*** Dataset excerpt ***

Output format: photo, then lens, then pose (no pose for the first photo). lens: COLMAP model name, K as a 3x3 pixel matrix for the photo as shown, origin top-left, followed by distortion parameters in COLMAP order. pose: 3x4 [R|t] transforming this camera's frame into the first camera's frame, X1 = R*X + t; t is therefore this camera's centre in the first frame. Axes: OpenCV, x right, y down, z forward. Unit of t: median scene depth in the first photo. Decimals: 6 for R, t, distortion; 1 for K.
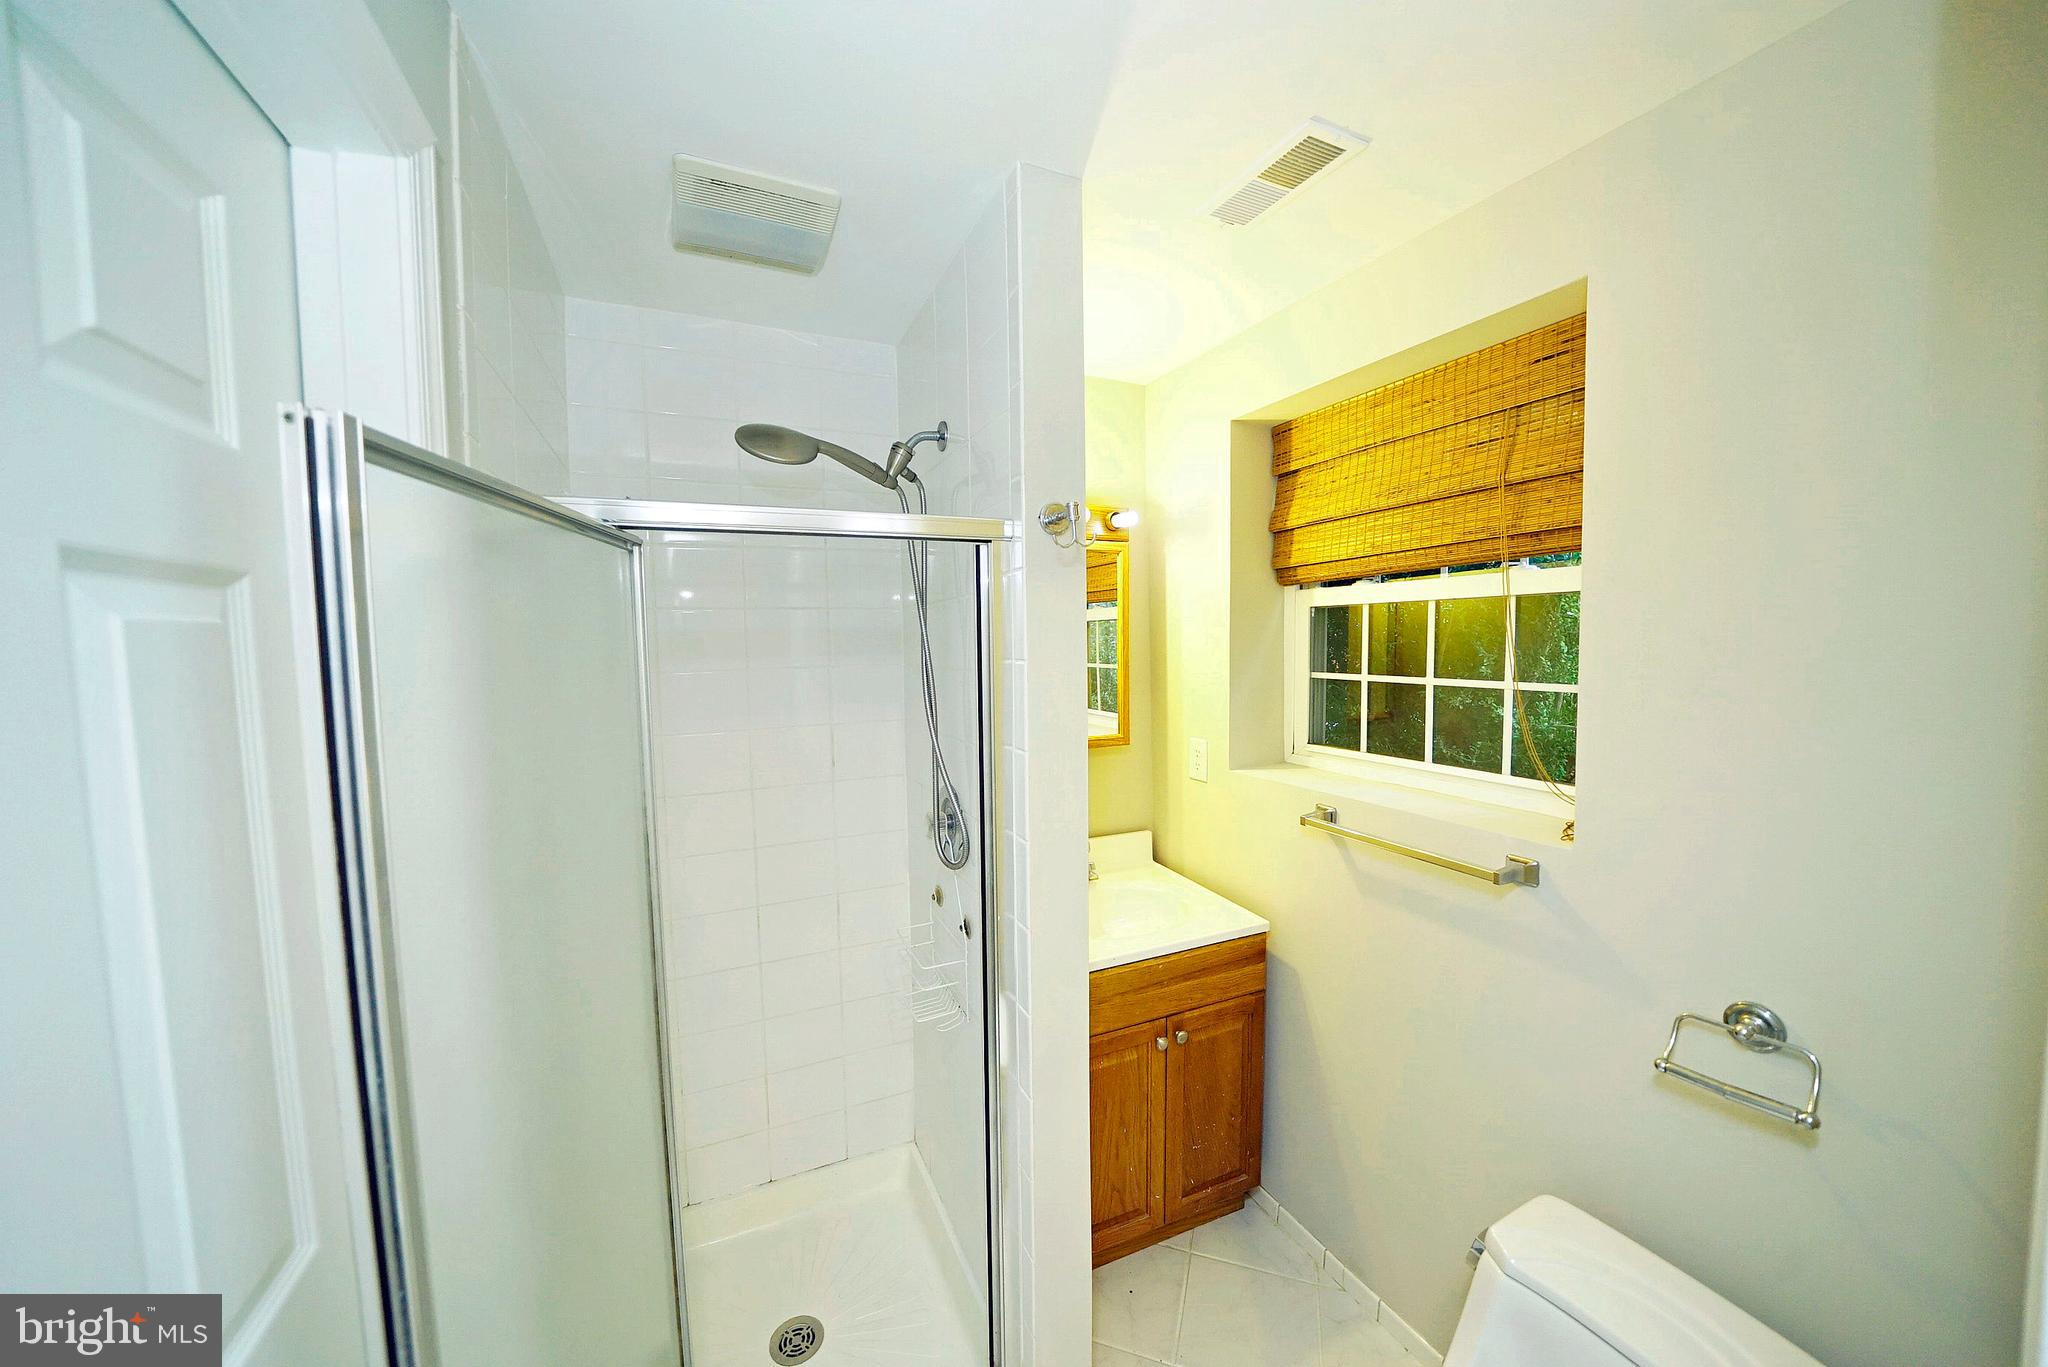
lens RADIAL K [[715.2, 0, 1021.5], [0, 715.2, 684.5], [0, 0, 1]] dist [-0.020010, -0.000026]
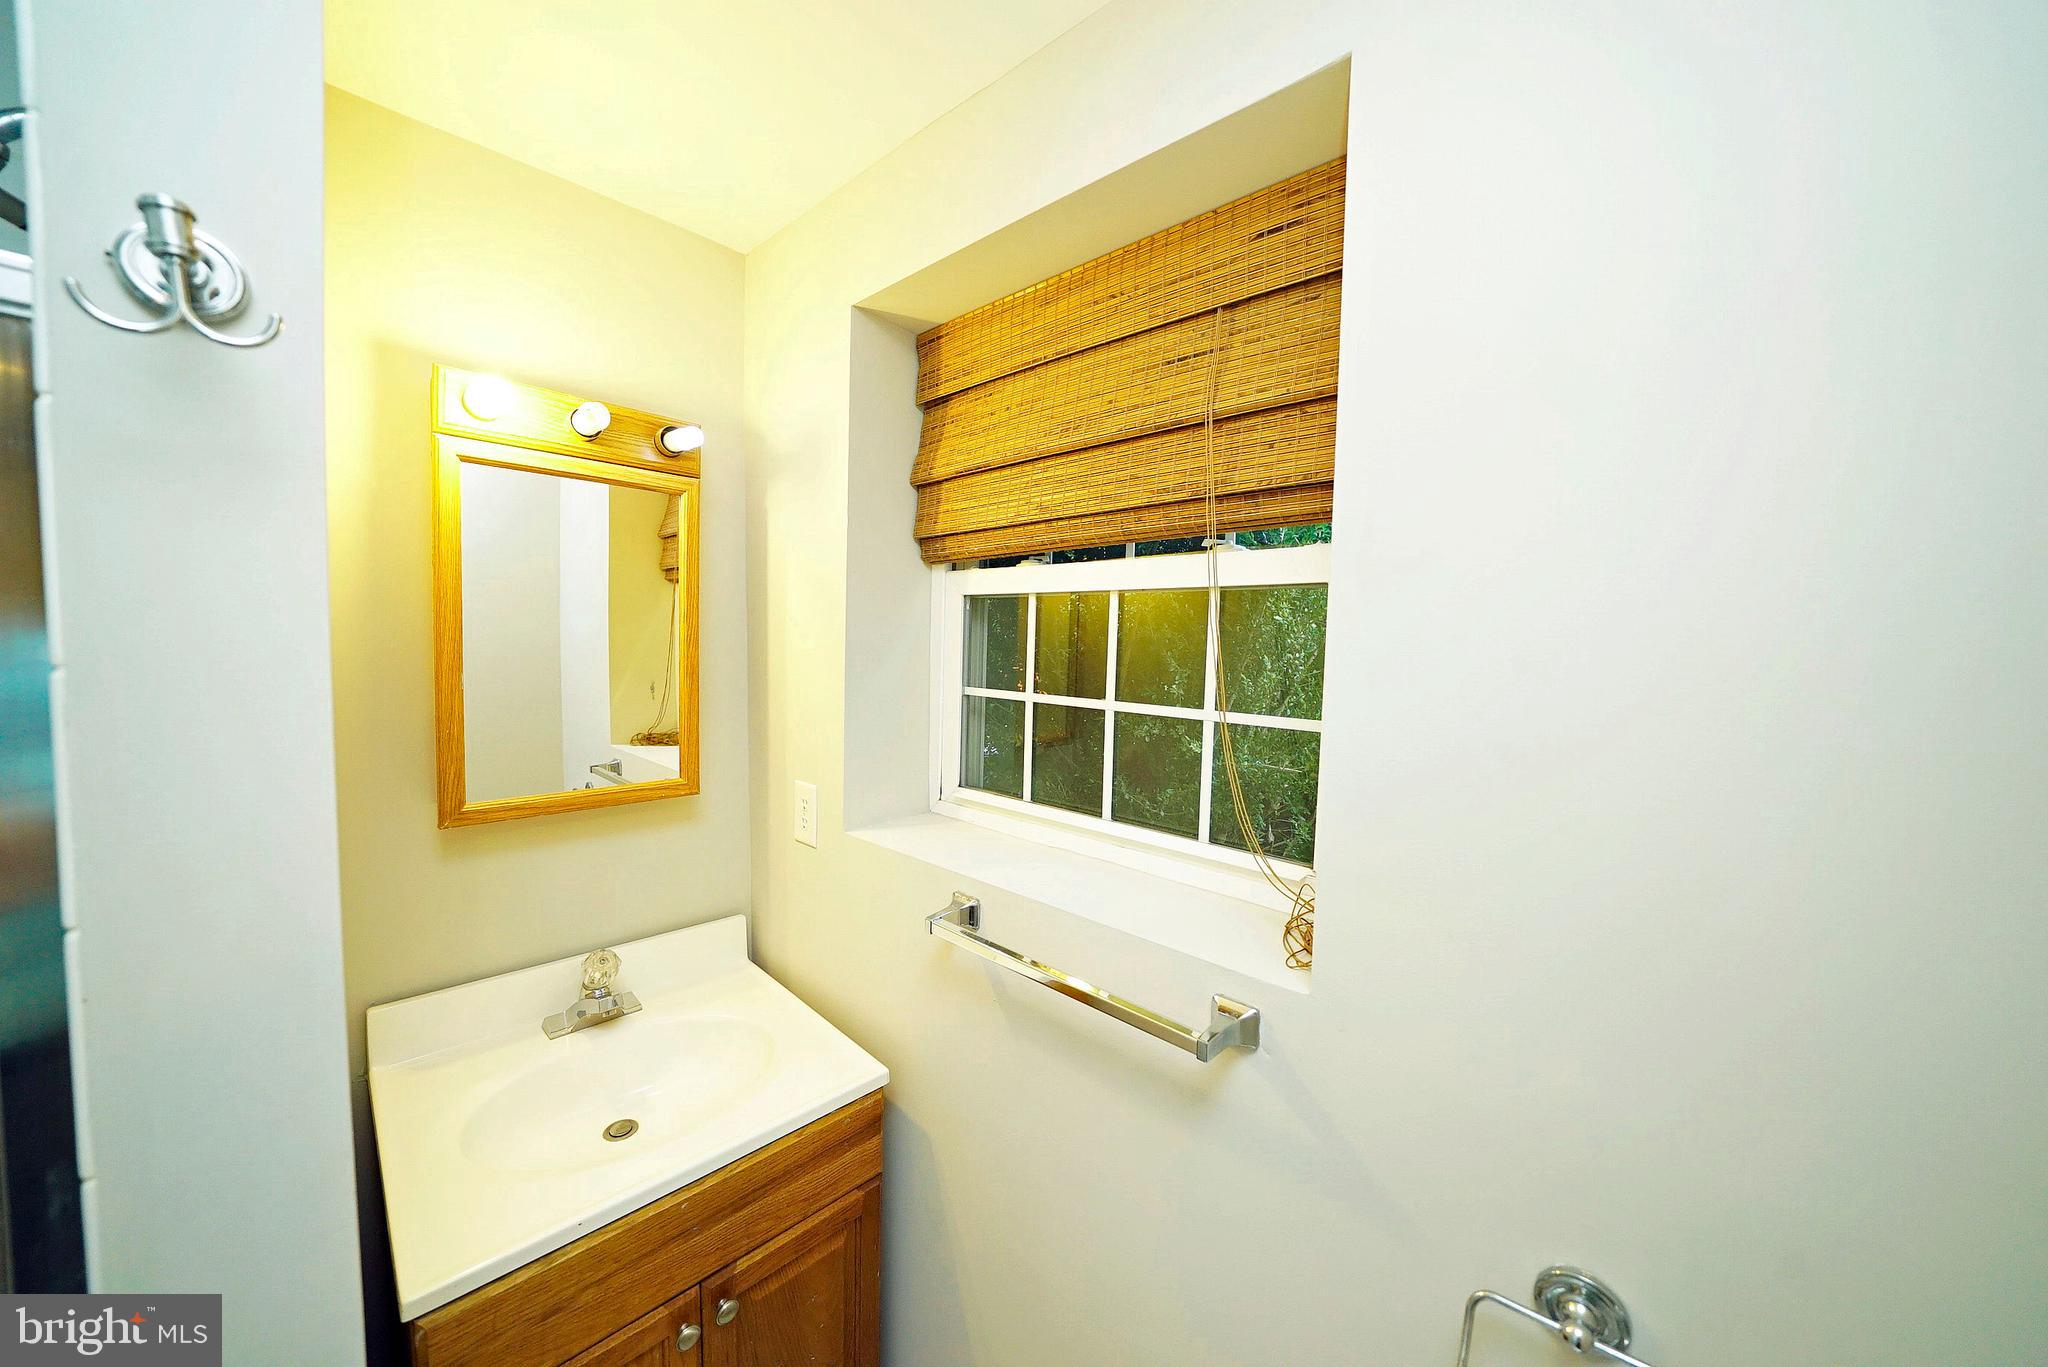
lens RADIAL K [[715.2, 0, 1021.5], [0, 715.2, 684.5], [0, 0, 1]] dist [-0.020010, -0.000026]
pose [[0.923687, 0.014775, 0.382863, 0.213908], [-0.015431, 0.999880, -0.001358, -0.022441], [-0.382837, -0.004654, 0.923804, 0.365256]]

*** End of Dataset excerpt ***

_What needs to be done_
Rewrite all of the data above as a JSON list of strings, with one string per line and no blank lines. Omit the pictures.

_Expected output_
[
  "Output format: photo, then lens, then pose (no pose for the first photo). lens: COLMAP model name, K as a 3x3 pixel matrix for the photo as shown, origin top-left, followed by distortion parameters in COLMAP order. pose: 3x4 [R|t] transforming this camera's frame into the first camera's frame, X1 = R*X + t; t is therefore this camera's centre in the first frame. Axes: OpenCV, x right, y down, z forward. Unit of t: median scene depth in the first photo. Decimals: 6 for R, t, distortion; 1 for K.",
  "lens RADIAL K [[715.2, 0, 1021.5], [0, 715.2, 684.5], [0, 0, 1]] dist [-0.020010, -0.000026]",
  "lens RADIAL K [[715.2, 0, 1021.5], [0, 715.2, 684.5], [0, 0, 1]] dist [-0.020010, -0.000026]",
  "pose [[0.923687, 0.014775, 0.382863, 0.213908], [-0.015431, 0.999880, -0.001358, -0.022441], [-0.382837, -0.004654, 0.923804, 0.365256]]"
]